I understand your concerns, but I do not have a concrete example tied
to a specific device model...

The intent here is to provide an additional rewrite opportunity, which
allows the write path to be exercised again and gives the underlying
device or stack a chance to recover or remap the affected range.

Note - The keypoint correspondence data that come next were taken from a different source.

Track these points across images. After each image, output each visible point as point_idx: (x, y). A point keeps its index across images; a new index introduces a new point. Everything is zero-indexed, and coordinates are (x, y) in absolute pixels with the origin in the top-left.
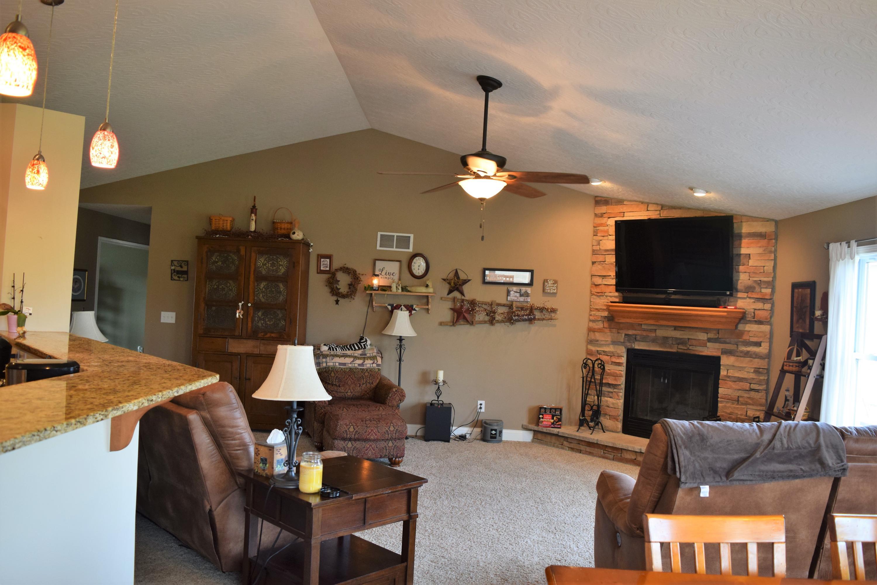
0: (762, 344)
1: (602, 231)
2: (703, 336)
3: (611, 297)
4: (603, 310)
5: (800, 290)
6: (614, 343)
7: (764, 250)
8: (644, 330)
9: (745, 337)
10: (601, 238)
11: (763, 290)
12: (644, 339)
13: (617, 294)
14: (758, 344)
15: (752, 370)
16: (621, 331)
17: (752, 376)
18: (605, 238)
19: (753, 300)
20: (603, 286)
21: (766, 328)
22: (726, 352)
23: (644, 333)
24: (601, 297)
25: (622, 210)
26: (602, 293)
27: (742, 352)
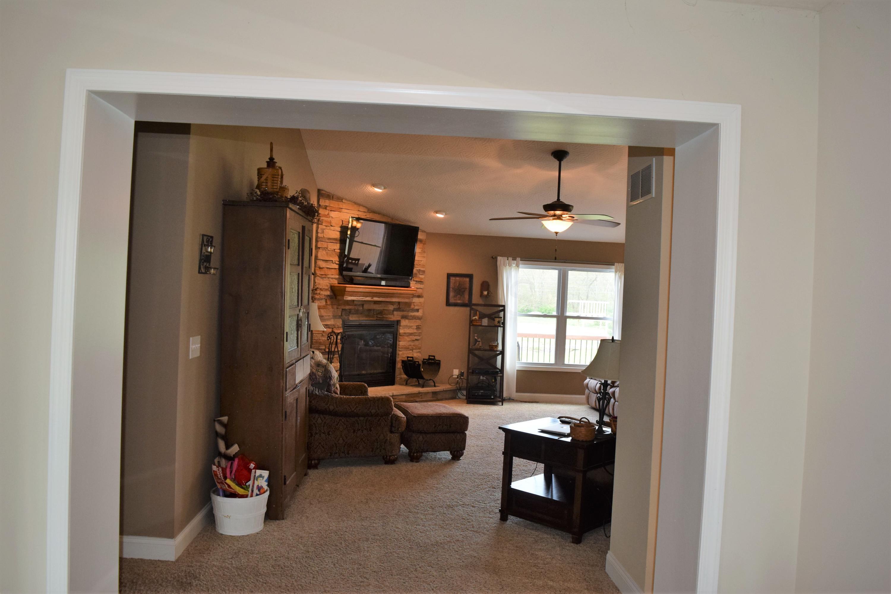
0: (420, 310)
1: (326, 221)
2: (391, 308)
3: (332, 278)
4: (326, 290)
5: (458, 278)
6: (335, 317)
7: (422, 251)
8: (356, 305)
9: (412, 306)
10: (325, 227)
11: (421, 276)
12: (357, 312)
13: (337, 277)
14: (418, 310)
15: (415, 327)
16: (339, 307)
17: (415, 331)
18: (328, 228)
19: (415, 282)
20: (326, 269)
21: (421, 300)
22: (405, 317)
23: (356, 308)
24: (324, 279)
25: (341, 207)
26: (325, 275)
27: (411, 316)
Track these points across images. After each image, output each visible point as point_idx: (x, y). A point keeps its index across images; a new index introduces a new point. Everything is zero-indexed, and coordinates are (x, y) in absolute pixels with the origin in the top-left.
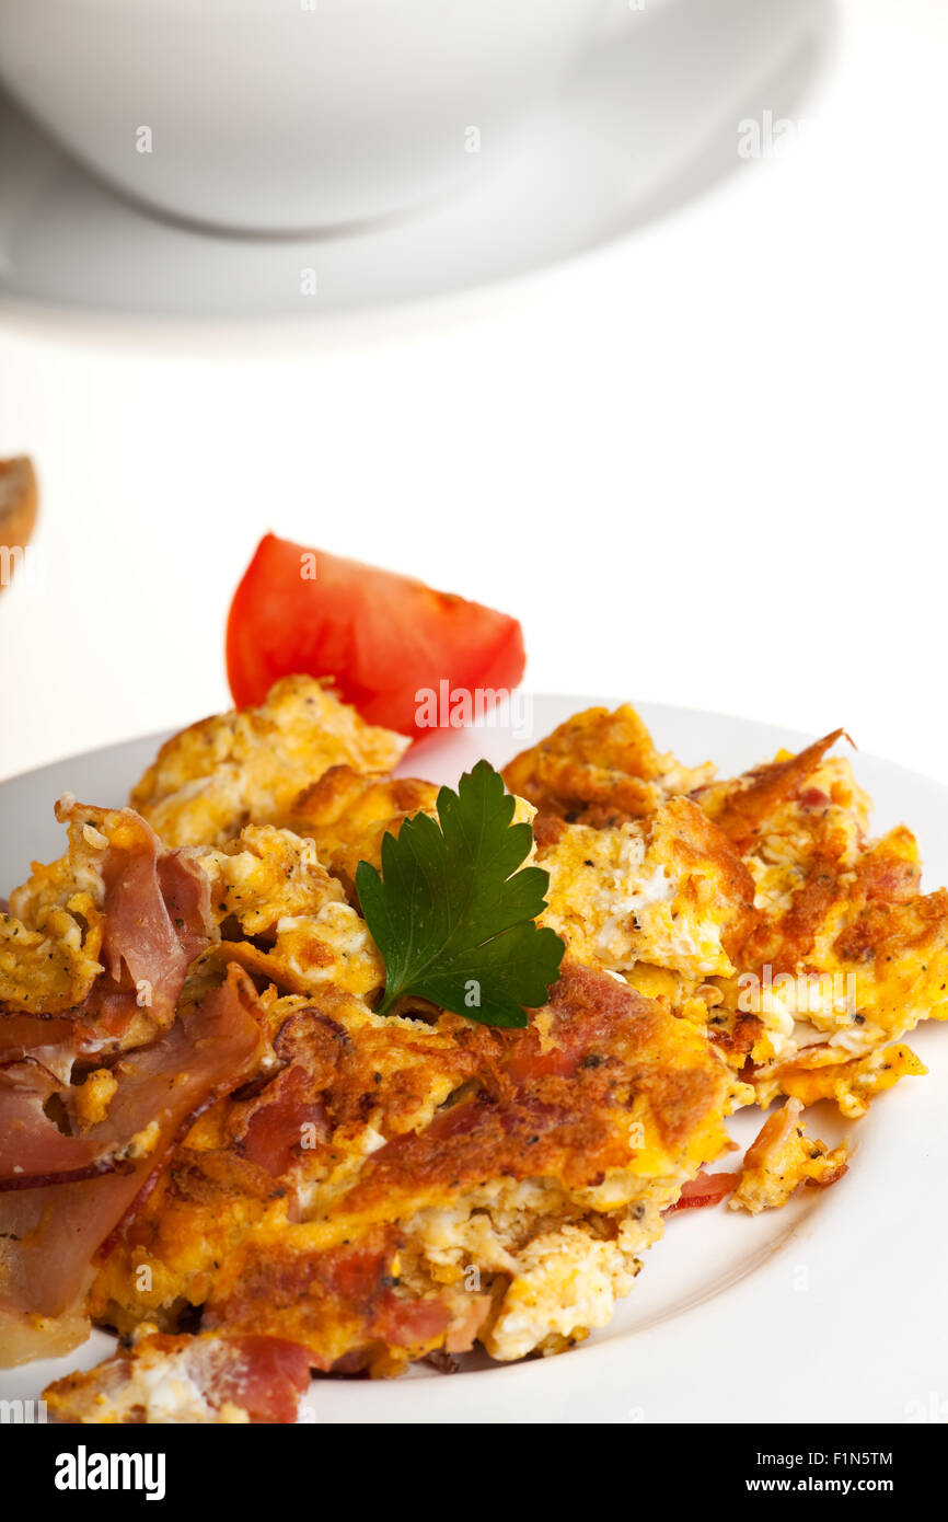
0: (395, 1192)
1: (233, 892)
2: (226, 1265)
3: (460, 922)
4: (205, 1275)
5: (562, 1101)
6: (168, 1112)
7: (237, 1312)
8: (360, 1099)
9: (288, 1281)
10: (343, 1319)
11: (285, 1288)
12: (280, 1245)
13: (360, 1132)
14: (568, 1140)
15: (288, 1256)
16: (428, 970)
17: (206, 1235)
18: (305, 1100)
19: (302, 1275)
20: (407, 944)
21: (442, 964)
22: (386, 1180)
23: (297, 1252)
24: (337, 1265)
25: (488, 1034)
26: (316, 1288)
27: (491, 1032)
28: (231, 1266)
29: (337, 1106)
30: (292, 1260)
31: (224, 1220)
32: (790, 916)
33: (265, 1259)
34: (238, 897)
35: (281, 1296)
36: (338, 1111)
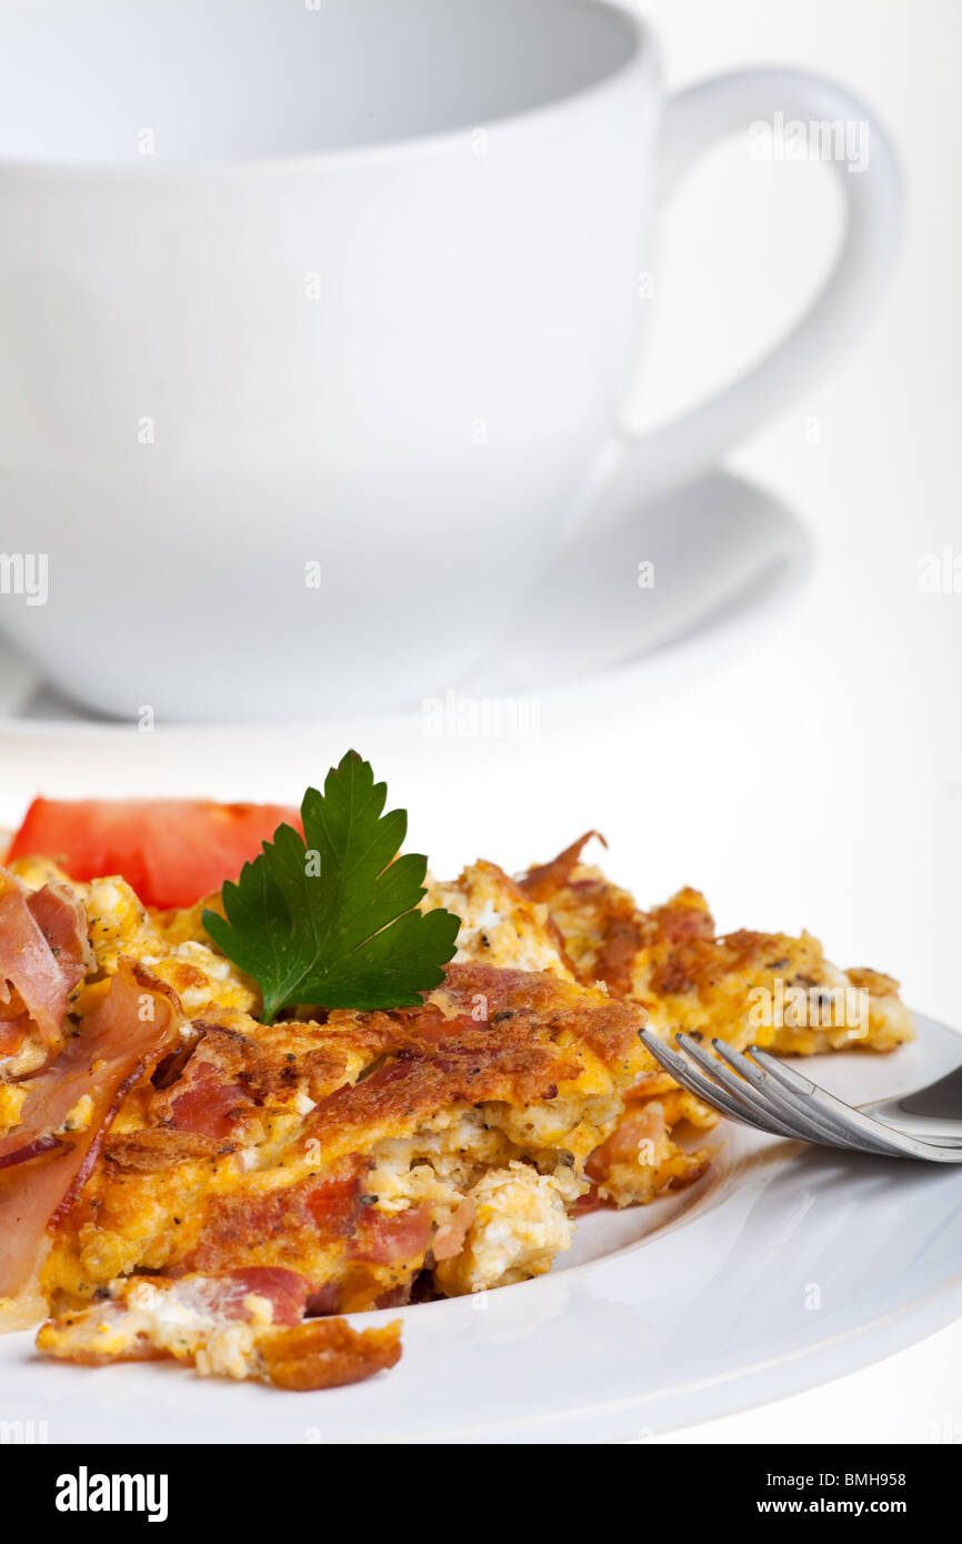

For remote storage devices, I/O may fail due to network or transport
issues. If the final attempt fails, MD can record the affected range in
bad_blocks. This behavior does not appear to be tied to a specific
device model.

For local storage, some controllers may have limitations or corner cases
in their remapping mechanisms. In such cases, a sector that could
potentially be recovered may be marked as bad, leaving no opportunity
for a subsequent successful rewrite.

Re: [RFC v2 0/5] md/raid1: introduce a new sync action to repair badblocks

Posted by Zheng Qixing 2 days, 17 hours ago

在 2026/2/4 0:31, Christoph Hellwig 写道:

> On Tue, Feb 03, 2026 at 04:08:23PM +0800, Zheng Qixing wrote:
>> Hi,
>>
>> 在 2026/2/3 15:31, Christoph Hellwig 写道:
>>> Just curious, but what kind of devices do you see that have
>>> permanent bad blocks at a fixed location that are not fixed by
>>> rewriting the sector?
>> The bad_blocks entries record sectors where I/O failed, which
>> indicates that the device-internal remapping did not succeed
>> at that time.
>>
>> `rectify` does not assume a permanently bad or fixed LBA. Its
>> purpose is to trigger an additional rewrite, giving the underlying
>> device (e.g. FTL or firmware) another opportunity to perform its
>> own remapping.
> Well, what devices do you see where writes fail, but rewrites
> fix them?

I understand your concerns, but I do not have a concrete example tied to a specific device model... The intent here is to provide an additional rewrite opportunity, which allows the write path to be exercised again and gives the underlying device or stack a chance to recover or remap the affected range. For remote storage devices, I/O may fail due to network or transport issues. If the final attempt fails, MD can record the affected range in bad_blocks. This behavior does not appear to be tied to a specific device model. For local storage, some controllers may have limitations or corner cases in their remapping mechanisms. In such cases, a sector that could potentially be recovered may be marked as bad, leaving no opportunity for a subsequent successful rewrite.